BEGIN Information supplied
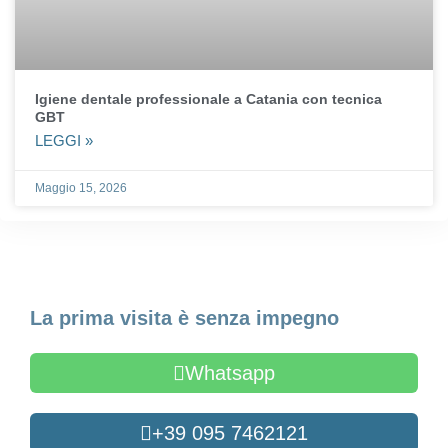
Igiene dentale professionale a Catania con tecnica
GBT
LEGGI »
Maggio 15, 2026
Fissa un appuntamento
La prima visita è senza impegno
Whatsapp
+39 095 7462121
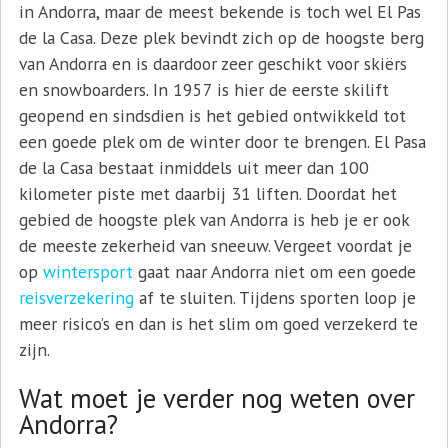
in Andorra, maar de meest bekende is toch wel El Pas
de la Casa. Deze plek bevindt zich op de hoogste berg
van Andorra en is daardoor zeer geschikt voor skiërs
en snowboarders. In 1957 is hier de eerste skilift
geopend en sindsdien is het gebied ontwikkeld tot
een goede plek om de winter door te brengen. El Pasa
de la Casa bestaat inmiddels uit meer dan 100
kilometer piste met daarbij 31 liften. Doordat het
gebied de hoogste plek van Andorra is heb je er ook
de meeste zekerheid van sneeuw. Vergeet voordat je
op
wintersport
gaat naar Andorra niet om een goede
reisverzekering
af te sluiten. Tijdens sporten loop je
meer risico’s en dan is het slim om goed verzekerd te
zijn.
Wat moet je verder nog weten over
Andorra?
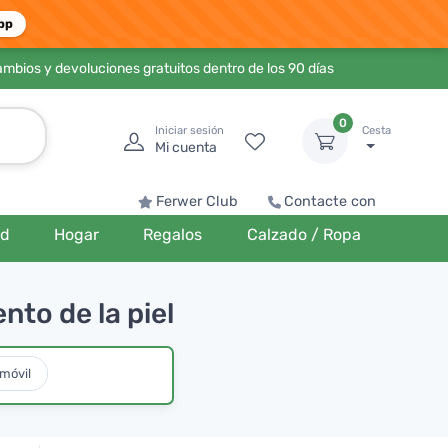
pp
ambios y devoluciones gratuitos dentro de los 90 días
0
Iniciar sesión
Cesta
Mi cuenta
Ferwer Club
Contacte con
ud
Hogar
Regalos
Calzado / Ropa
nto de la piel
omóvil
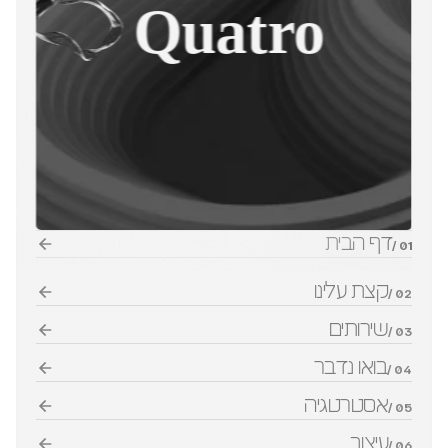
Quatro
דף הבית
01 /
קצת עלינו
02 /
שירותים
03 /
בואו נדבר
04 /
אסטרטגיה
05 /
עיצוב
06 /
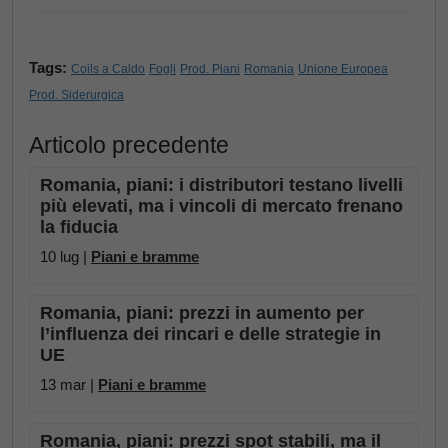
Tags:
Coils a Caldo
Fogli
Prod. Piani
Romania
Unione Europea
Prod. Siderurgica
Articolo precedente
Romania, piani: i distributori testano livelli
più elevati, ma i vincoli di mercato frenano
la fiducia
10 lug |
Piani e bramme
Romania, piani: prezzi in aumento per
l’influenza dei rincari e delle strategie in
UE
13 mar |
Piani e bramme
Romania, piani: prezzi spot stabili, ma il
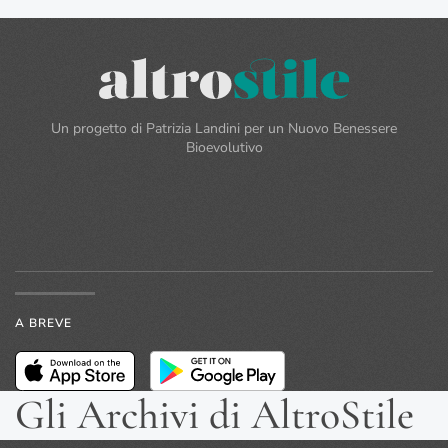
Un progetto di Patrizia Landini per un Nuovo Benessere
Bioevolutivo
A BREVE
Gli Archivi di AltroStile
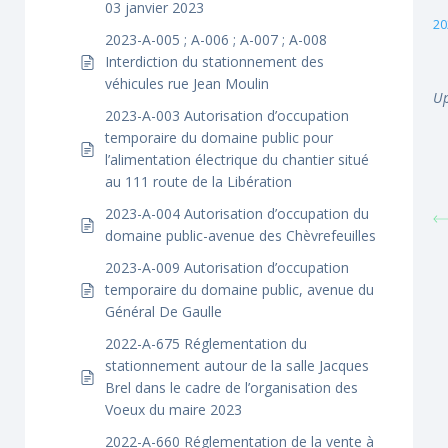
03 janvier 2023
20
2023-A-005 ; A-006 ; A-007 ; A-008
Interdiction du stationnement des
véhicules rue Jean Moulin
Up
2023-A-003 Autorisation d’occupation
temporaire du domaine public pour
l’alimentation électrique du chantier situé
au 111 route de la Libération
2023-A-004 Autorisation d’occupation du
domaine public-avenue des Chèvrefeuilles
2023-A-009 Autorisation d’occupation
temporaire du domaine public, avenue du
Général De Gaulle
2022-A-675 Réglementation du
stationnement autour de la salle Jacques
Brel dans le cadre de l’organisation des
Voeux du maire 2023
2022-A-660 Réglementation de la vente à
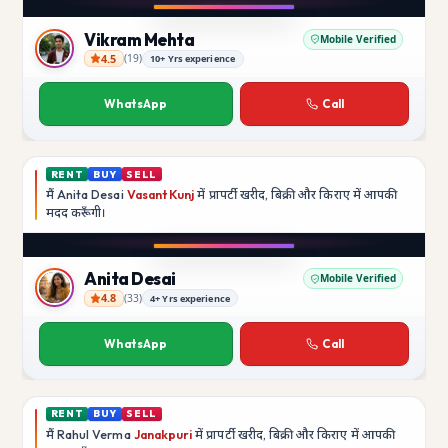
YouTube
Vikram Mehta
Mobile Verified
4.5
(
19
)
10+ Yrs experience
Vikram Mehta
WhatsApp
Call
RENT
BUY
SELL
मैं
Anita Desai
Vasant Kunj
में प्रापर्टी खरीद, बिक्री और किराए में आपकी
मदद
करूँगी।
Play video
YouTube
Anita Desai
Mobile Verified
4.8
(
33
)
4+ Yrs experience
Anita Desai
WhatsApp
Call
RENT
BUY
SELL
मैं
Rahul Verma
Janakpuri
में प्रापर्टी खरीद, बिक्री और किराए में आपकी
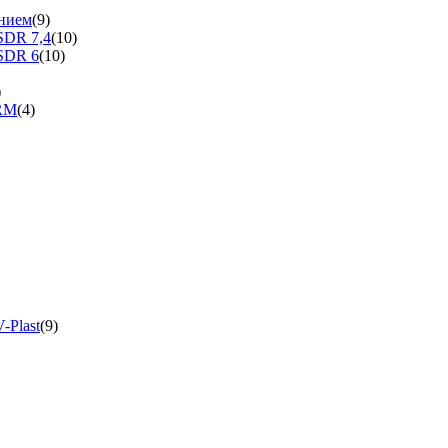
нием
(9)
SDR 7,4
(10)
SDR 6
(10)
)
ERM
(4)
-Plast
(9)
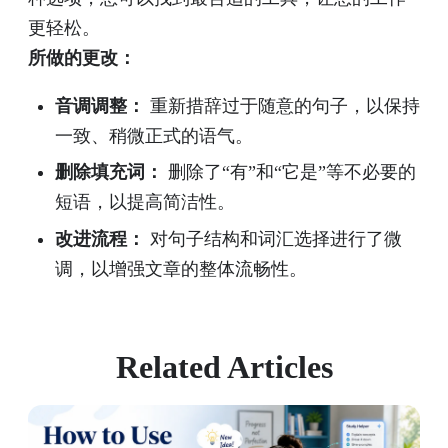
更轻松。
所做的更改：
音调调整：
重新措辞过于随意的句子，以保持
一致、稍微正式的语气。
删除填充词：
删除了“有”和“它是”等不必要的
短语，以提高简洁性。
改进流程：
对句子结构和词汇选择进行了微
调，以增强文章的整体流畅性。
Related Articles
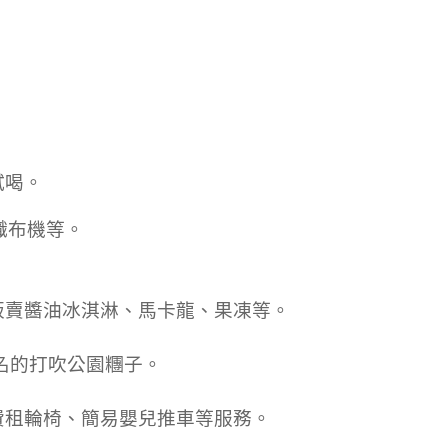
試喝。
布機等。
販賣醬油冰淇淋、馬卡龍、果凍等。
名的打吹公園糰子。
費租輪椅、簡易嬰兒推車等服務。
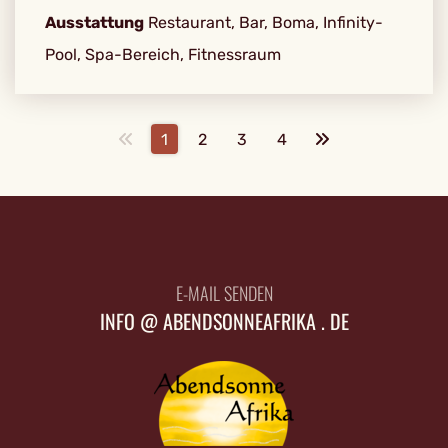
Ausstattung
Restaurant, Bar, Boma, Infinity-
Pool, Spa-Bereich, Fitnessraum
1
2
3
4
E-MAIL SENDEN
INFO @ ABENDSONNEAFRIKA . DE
END Information supplied
▶ [Required action]: Return the text of every page in the data above line for line, with no changes, and leave the pictures out.

▶ [Task solution]:
Igiene dentale professionale a Catania con tecnica
GBT
LEGGI »
Maggio 15, 2026
Fissa un appuntamento
La prima visita è senza impegno
Whatsapp
+39 095 7462121
in Andorra, maar de meest bekende is toch wel El Pas
de la Casa. Deze plek bevindt zich op de hoogste berg
van Andorra en is daardoor zeer geschikt voor skiërs
en snowboarders. In 1957 is hier de eerste skilift
geopend en sindsdien is het gebied ontwikkeld tot
een goede plek om de winter door te brengen. El Pasa
de la Casa bestaat inmiddels uit meer dan 100
kilometer piste met daarbij 31 liften. Doordat het
gebied de hoogste plek van Andorra is heb je er ook
de meeste zekerheid van sneeuw. Vergeet voordat je
op
wintersport
gaat naar Andorra niet om een goede
reisverzekering
af te sluiten. Tijdens sporten loop je
meer risico’s en dan is het slim om goed verzekerd te
zijn.
Wat moet je verder nog weten over
Andorra?
pp
ambios y devoluciones gratuitos dentro de los 90 días
0
Iniciar sesión
Cesta
Mi cuenta
Ferwer Club
Contacte con
ud
Hogar
Regalos
Calzado / Ropa
nto de la piel
omóvil
Quatro
דף הבית
01 /
קצת עלינו
02 /
שירותים
03 /
בואו נדבר
04 /
אסטרטגיה
05 /
עיצוב
06 /
Tags:
Coils a Caldo
Fogli
Prod. Piani
Romania
Unione Europea
Prod. Siderurgica
Articolo precedente
Romania, piani: i distributori testano livelli
più elevati, ma i vincoli di mercato frenano
la fiducia
10 lug |
Piani e bramme
Romania, piani: prezzi in aumento per
l’influenza dei rincari e delle strategie in
UE
13 mar |
Piani e bramme
Romania, piani: prezzi spot stabili, ma il
Un progetto di Patrizia Landini per un Nuovo Benessere
Bioevolutivo
A BREVE
Gli Archivi di AltroStile
03 janvier 2023
20
2023-A-005 ; A-006 ; A-007 ; A-008
Interdiction du stationnement des
véhicules rue Jean Moulin
Up
2023-A-003 Autorisation d’occupation
temporaire du domaine public pour
l’alimentation électrique du chantier situé
au 111 route de la Libération
2023-A-004 Autorisation d’occupation du
domaine public-avenue des Chèvrefeuilles
2023-A-009 Autorisation d’occupation
temporaire du domaine public, avenue du
Général De Gaulle
2022-A-675 Réglementation du
stationnement autour de la salle Jacques
Brel dans le cadre de l’organisation des
Voeux du maire 2023
2022-A-660 Réglementation de la vente à
YouTube
Vikram Mehta
Mobile Verified
4.5
(
19
)
10+ Yrs experience
Vikram Mehta
WhatsApp
Call
RENT
BUY
SELL
मैं
Anita Desai
Vasant Kunj
में प्रापर्टी खरीद, बिक्री और किराए में आपकी
मदद
करूँगी।
Play video
YouTube
Anita Desai
Mobile Verified
4.8
(
33
)
4+ Yrs experience
Anita Desai
WhatsApp
Call
RENT
BUY
SELL
मैं
Rahul Verma
Janakpuri
में प्रापर्टी खरीद, बिक्री और किराए में आपकी
нием
(9)
SDR 7,4
(10)
SDR 6
(10)
)
ERM
(4)
-Plast
(9)
更轻松。
所做的更改：
音调调整：
重新措辞过于随意的句子，以保持
一致、稍微正式的语气。
删除填充词：
删除了“有”和“它是”等不必要的
短语，以提高简洁性。
改进流程：
对句子结构和词汇选择进行了微
调，以增强文章的整体流畅性。
Related Articles
試喝。
布機等。
販賣醬油冰淇淋、馬卡龍、果凍等。
名的打吹公園糰子。
費租輪椅、簡易嬰兒推車等服務。
Ausstattung
Restaurant, Bar, Boma, Infinity-
Pool, Spa-Bereich, Fitnessraum
1
2
3
4
E-MAIL SENDEN
INFO @ ABENDSONNEAFRIKA . DE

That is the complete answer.